Until recently, the years 774 and 775 were best known for Charlemagne’s victory over the Lombards. But earlier this year, a team of scientists in Japan discovered a baffling spike in carbon-14 deposits within the rings of cedar trees that matched those same years. Because cosmic rays are tied to carbon-14 concentrations, scientists around the world have wondered about the cause: a nearby supernova, a gamma ray burst in the Milky Way or an intense superflare emanating from the Sun?

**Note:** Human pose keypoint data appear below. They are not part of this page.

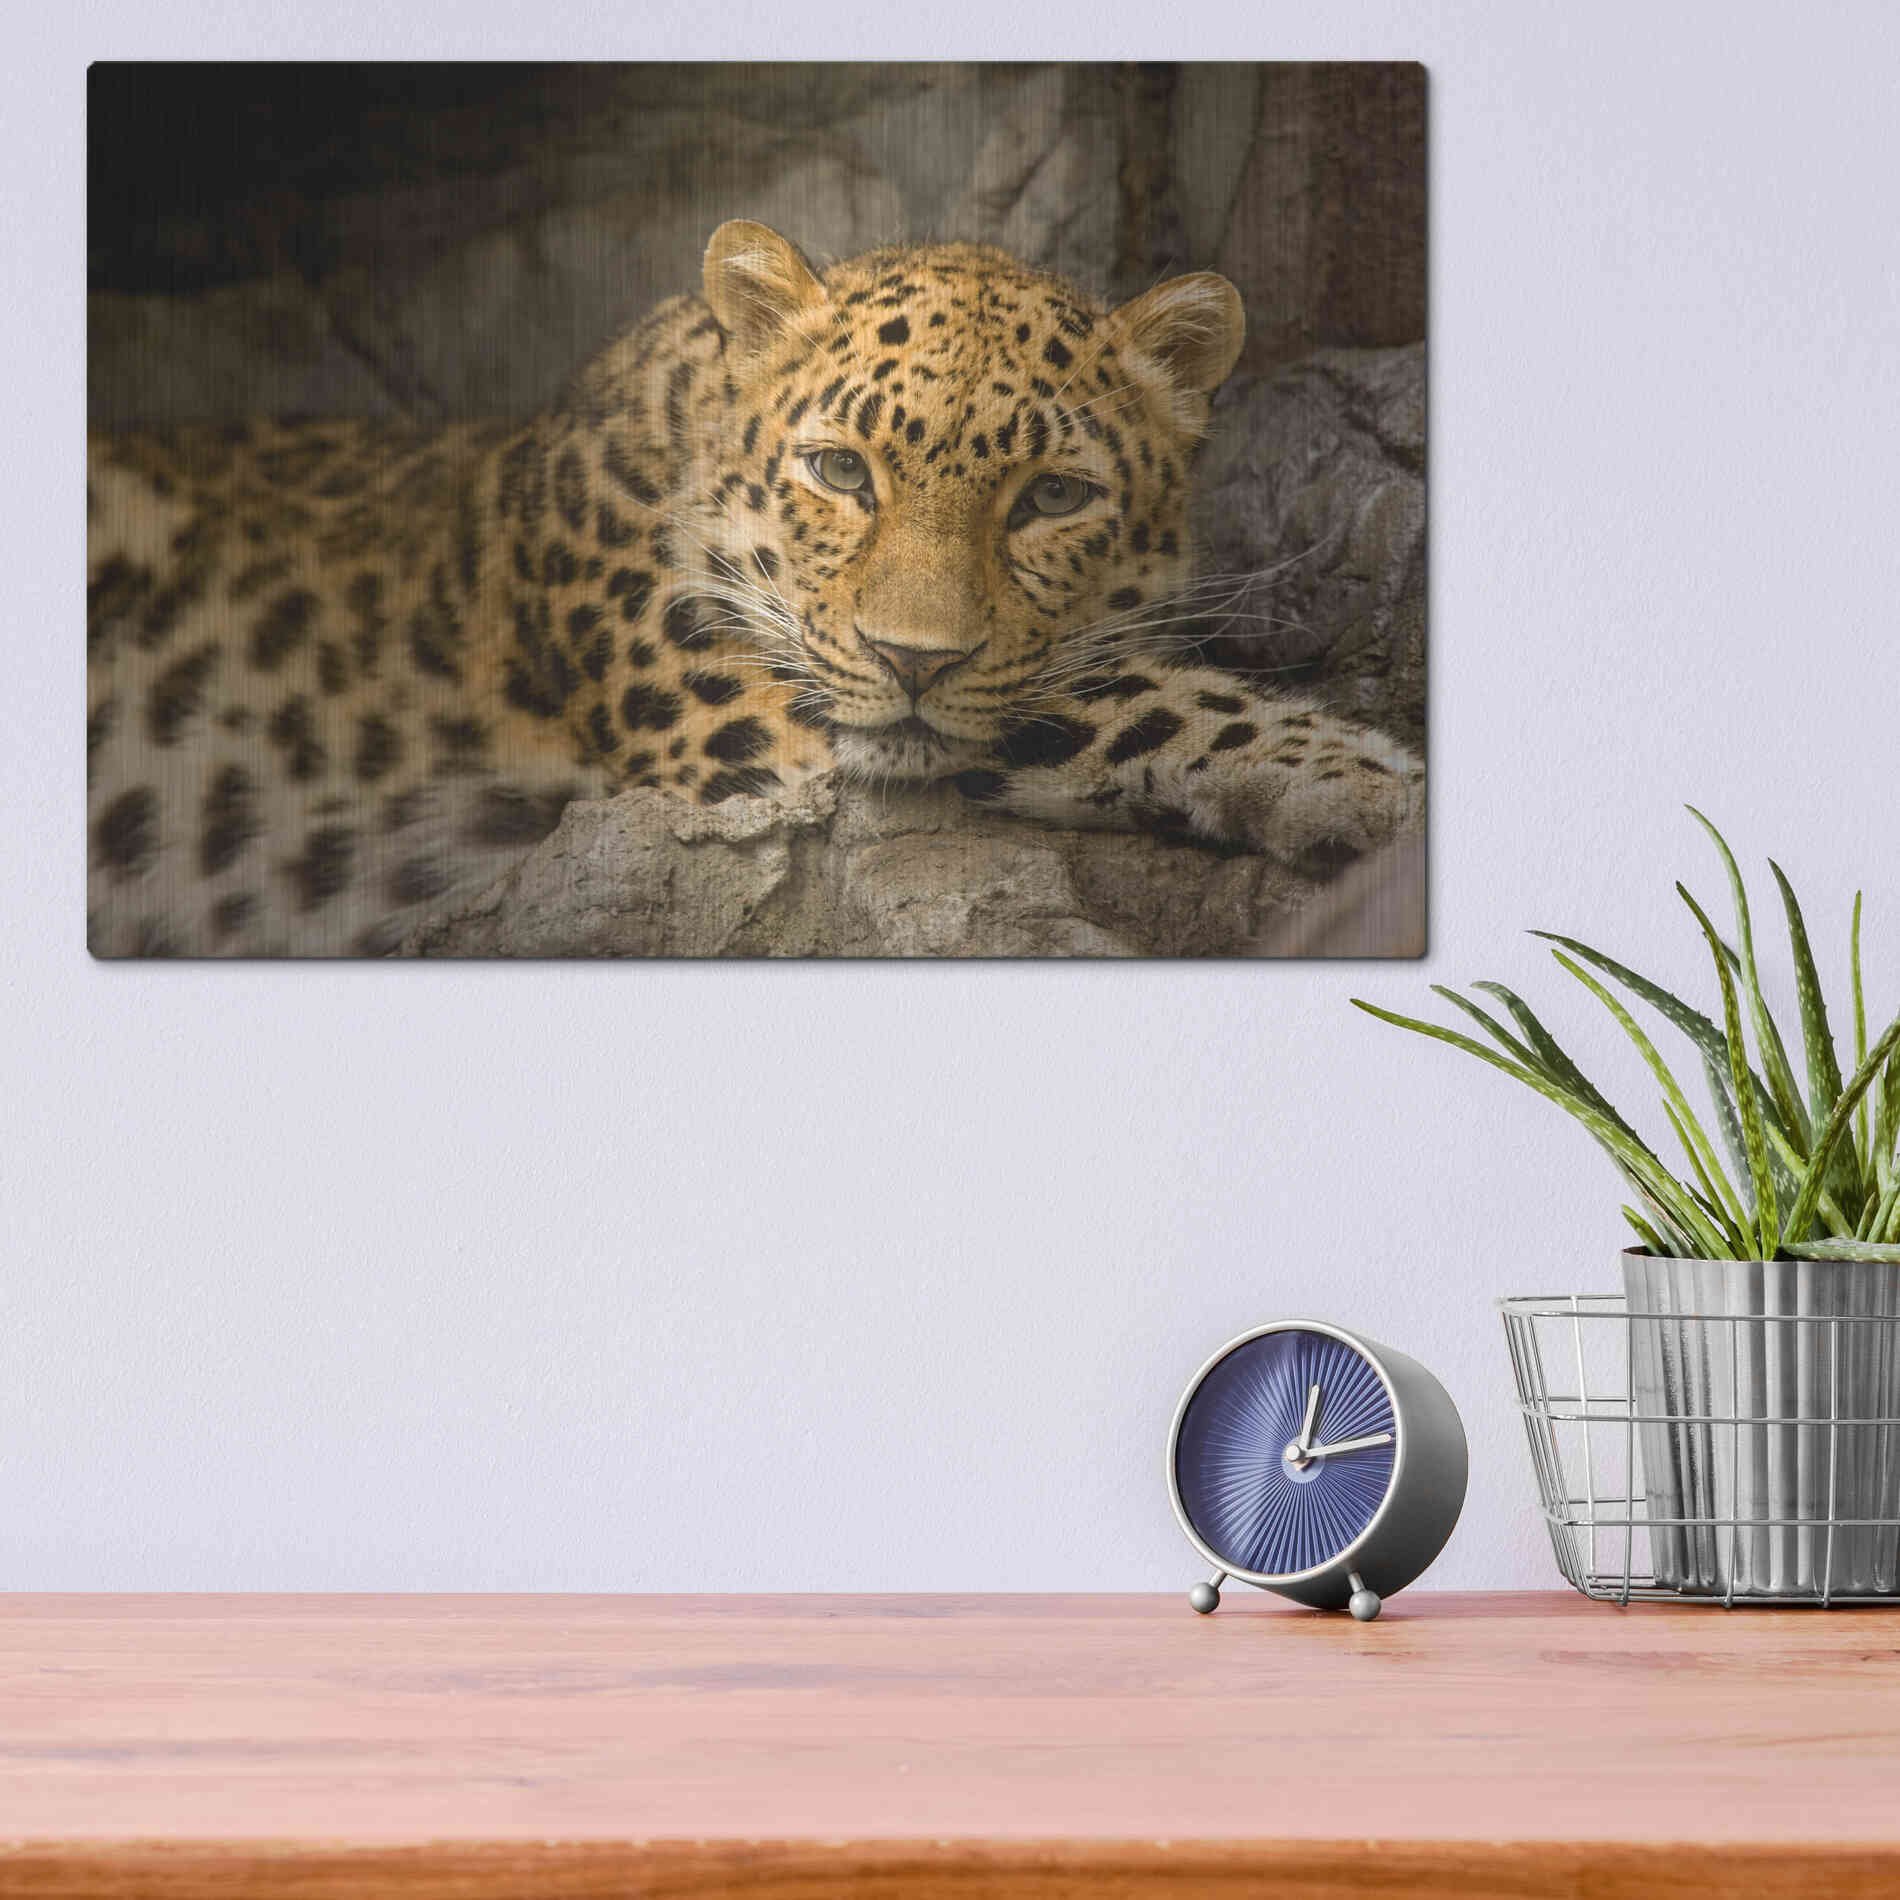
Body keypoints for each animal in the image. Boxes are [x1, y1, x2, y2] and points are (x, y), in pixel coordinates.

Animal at [87, 219, 1424, 956]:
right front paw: (1366, 780)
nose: (914, 658)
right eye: (839, 470)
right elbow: (1124, 699)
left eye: (1051, 497)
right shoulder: (752, 726)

Astronomer Adrian Melott examined the evidence and zeroed in on the likely source of the medieval cosmic ray bombardment–a coronal mass ejection (CME) from the Sun. The scientists who originally discovered the carbon-14 spike miscalculated the implied intensity of such an event, and they mistakenly ruled out the sun as the cause of the radiation detected for the years 774-775.
Something similar to the Charlemagne event would have disastrous consequences for today’s technology-dependent world, as Whitley points out in his e-book.. Thankfully, this type of event could occur every one or two thousand years, but when it does, it will strike with only a few hours’ warning, and RECENT observations of stars similar to the Sun made by the Kepler satellite suggest that they are flaring at levels similar to that event.
PhysOrg.com quotes Melott as saying, "You’d get a slight increase in skin cancer rates because of effects on the ozone layer. You’d get a little bit of damage to food crops, but that’s not too serious–and it wasn’t for the Holy Roman Empire either. But we have a problem they didn’t, which is our technological level. When these things hit, the Earth’s magnetic field undergoes an interaction, and the magnetic field lines move, and that produces a current in wires. If you have a long power line, you can get a huge current. Transformers get overloaded, and they burn out. And you can lose a lot of transformers. Imagine the lights going off all over the developed world–not to come on for who knows how long–because you have to build more transformers. And how to you do that without electricity? It’s a real problem to prepare for it."